Collected data entries:
━━━━━━━━━━━━━━━━

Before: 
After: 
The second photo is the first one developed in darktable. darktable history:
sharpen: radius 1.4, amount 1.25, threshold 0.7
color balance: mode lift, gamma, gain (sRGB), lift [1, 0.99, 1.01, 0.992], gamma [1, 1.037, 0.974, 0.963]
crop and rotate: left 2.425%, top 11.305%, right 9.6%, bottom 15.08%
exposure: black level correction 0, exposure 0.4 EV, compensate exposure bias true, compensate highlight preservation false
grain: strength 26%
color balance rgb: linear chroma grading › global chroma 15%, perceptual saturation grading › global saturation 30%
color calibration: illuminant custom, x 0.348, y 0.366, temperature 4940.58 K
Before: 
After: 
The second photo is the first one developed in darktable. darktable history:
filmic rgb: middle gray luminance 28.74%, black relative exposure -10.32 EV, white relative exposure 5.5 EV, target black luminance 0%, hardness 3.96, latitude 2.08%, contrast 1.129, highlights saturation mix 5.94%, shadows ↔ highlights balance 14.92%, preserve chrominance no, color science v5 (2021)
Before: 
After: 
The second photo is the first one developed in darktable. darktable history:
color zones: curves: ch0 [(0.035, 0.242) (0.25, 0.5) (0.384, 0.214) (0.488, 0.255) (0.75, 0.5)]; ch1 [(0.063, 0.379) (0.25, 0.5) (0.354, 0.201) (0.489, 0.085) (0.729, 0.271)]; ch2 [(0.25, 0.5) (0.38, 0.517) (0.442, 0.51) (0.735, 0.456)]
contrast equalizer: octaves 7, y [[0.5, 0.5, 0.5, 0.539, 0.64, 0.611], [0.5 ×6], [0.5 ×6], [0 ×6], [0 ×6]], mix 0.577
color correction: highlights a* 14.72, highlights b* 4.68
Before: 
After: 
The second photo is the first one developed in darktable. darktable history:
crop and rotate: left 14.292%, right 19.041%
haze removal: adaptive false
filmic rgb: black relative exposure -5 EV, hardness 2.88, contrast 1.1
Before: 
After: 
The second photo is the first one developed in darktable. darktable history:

━━━━━━━━━━━━━━━━

**What you are asked to do**
Rewrite all of the data above, substituting "processed" for every occurrence of "developed" and leaving everything else unchanged.

**Solution to this problem**
Before: 
After: 
The second photo is the first one processed in darktable. darktable history:
sharpen: radius 1.4, amount 1.25, threshold 0.7
color balance: mode lift, gamma, gain (sRGB), lift [1, 0.99, 1.01, 0.992], gamma [1, 1.037, 0.974, 0.963]
crop and rotate: left 2.425%, top 11.305%, right 9.6%, bottom 15.08%
exposure: black level correction 0, exposure 0.4 EV, compensate exposure bias true, compensate highlight preservation false
grain: strength 26%
color balance rgb: linear chroma grading › global chroma 15%, perceptual saturation grading › global saturation 30%
color calibration: illuminant custom, x 0.348, y 0.366, temperature 4940.58 K
Before: 
After: 
The second photo is the first one processed in darktable. darktable history:
filmic rgb: middle gray luminance 28.74%, black relative exposure -10.32 EV, white relative exposure 5.5 EV, target black luminance 0%, hardness 3.96, latitude 2.08%, contrast 1.129, highlights saturation mix 5.94%, shadows ↔ highlights balance 14.92%, preserve chrominance no, color science v5 (2021)
Before: 
After: 
The second photo is the first one processed in darktable. darktable history:
color zones: curves: ch0 [(0.035, 0.242) (0.25, 0.5) (0.384, 0.214) (0.488, 0.255) (0.75, 0.5)]; ch1 [(0.063, 0.379) (0.25, 0.5) (0.354, 0.201) (0.489, 0.085) (0.729, 0.271)]; ch2 [(0.25, 0.5) (0.38, 0.517) (0.442, 0.51) (0.735, 0.456)]
contrast equalizer: octaves 7, y [[0.5, 0.5, 0.5, 0.539, 0.64, 0.611], [0.5 ×6], [0.5 ×6], [0 ×6], [0 ×6]], mix 0.577
color correction: highlights a* 14.72, highlights b* 4.68
Before: 
After: 
The second photo is the first one processed in darktable. darktable history:
crop and rotate: left 14.292%, right 19.041%
haze removal: adaptive false
filmic rgb: black relative exposure -5 EV, hardness 2.88, contrast 1.1
Before: 
After: 
The second photo is the first one processed in darktable. darktable history:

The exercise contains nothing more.